The Celts took pride in taking a skill and honing it to perfection, but also mastering a number of other skills along the way. They revered wisdom as much as physical strength which is something that I often find lacking in our modern world. The Irish Celts in particular had strict social customs and manners, and because barely anything was written down, words had a unique power which is difficult to recreate in an age where there is a record of everything.

Of course the Celts were not solely Irish, in fact it is now thought by modern historians that the Celts were various tribes who moved across Europe during the Iron Age, perhaps even from the far east, travelling through the Mediterranean, the Germanic and Baltic countries, and possibly as far north as Scandinavia. Because of the aforementioned lack of Celtic literature, their tales and myths come to us via word of mouth and the work of Christian scholars such as Áed Ua Crimthainn, compiler of the Book of Leinster. In the British Isles the stories that cling closest to our hearts tend to be the Welsh and the Irish, particularly the Mabinogion and the Ulster Cycle. My heart lies with my Irish ancestry, mainly because I have been moved and inspired all my life by the tales of the Ulster Cycle, and because bizarre twists and turns along my path have brought me into contact with other fascinated with our Celtic heritage. So while I speak of the Tuatha Dé Danann and their influence on my life, you may find a stronger connection with Gaulish deities, or perhaps the Welsh. Use my experience to create a bond that is unique to you.

But I don’t have any Celtic ancestors you may say. Well, I believe you absolutely can follow a Celtic path without any known Celtic ancestry. Our entire world would be a different place today if the Celts had not existed, so all of us can say our existence has been in some way influenced by the Celts. Celtic names, tales and art pop up throughout modern popular culture, from films to video games. The famous Halo gaming franchise has a screeching vehicle called a banshee, based on the mythical creature who wailed to foretell death. The word comes from the Gaelic bean sí meaning ‘woman from the fairy mounds’ or ‘woman of the barrows’. Charlaine Harris’ famous vampire books are filled with names from Celtic mythology and even refer to the fae themselves. Imagine the books at a tattoo artist without Celtic knots present, or a silversmith lacking the same. I had a good natured argument with someone once who disputed the authenticity of anyone calling themselves ‘Celtic’. I understood his point; we are not Celtic because the Celts are no more, if we take the word ‘Celtic’ to mean a part of a tribe of Celts. However, when I use the term ‘Celtic’ to describe a person or way of working, I take it as read that we understand already that the Celts are no more, and I am using this term to describe someone or something influenced in some way by some part of Celtic life.

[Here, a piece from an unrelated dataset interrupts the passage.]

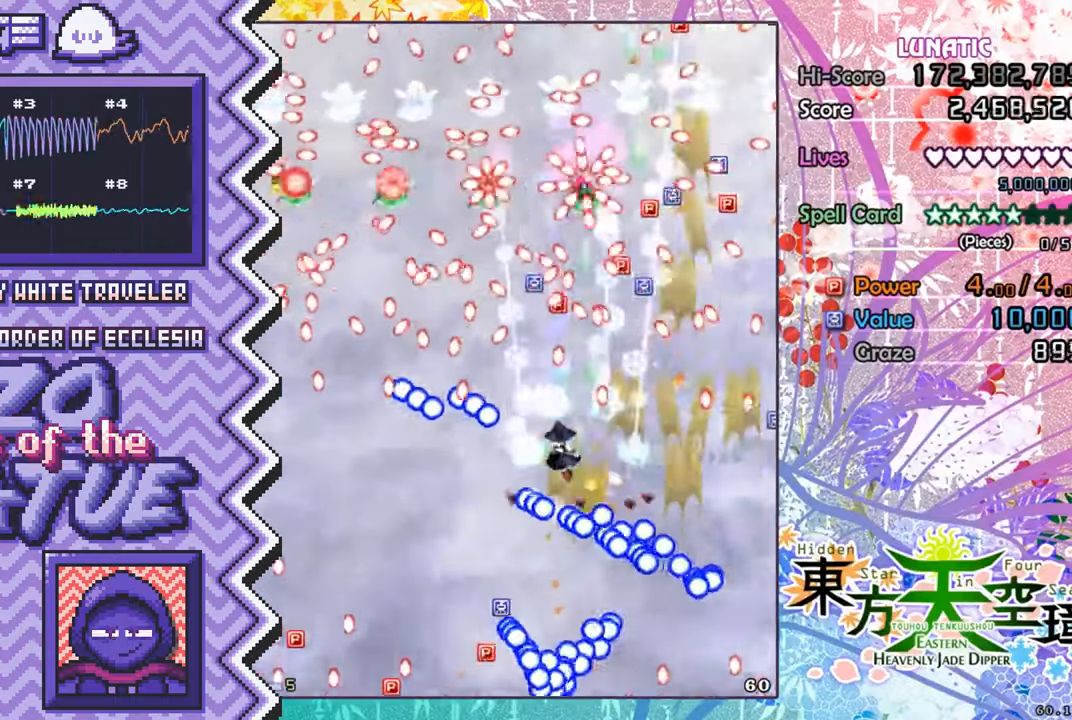
{"buttons": ["X"], "events": [[67, "B", "up"], [184, "Y", "down"], [300, "Y", "up"], [417, "X", "down"]]}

As I write these chapters, I want to introduce you to a way of connecting with the world, even the universe, which harks back to the Iron Age and beyond; after all, our Celtic ancestors were themselves influenced by those who had come before. It’s important to remember that the magic we perform today will never be the same as that of our ancestors; we are influenced by our ancestors, but we are not them. We live in a very different world, and we cannot pretend otherwise, but we can reach into the threads of time to try and understand the way magic affected those who came before, and we can search for those feelings and reactions in ourselves. To think that I may be feeling something as profound as one of my ancestors from over 2000 years ago is heady indeed. We will look at simple steps towards being a Celtic Witch from my own path, from very ethereal, meditative experience, to ‘hands-on’ work building small tools to aid spell-craft. We will discuss the Celtic reverence for the bard and satirist, and how you can learn to wield words as wisely, and how to cultivate silence as a weapon. We’ll remember tales of magical transformation and wonder how we can transform ourselves. Do we want to change? Have we the will? And what is the consequence?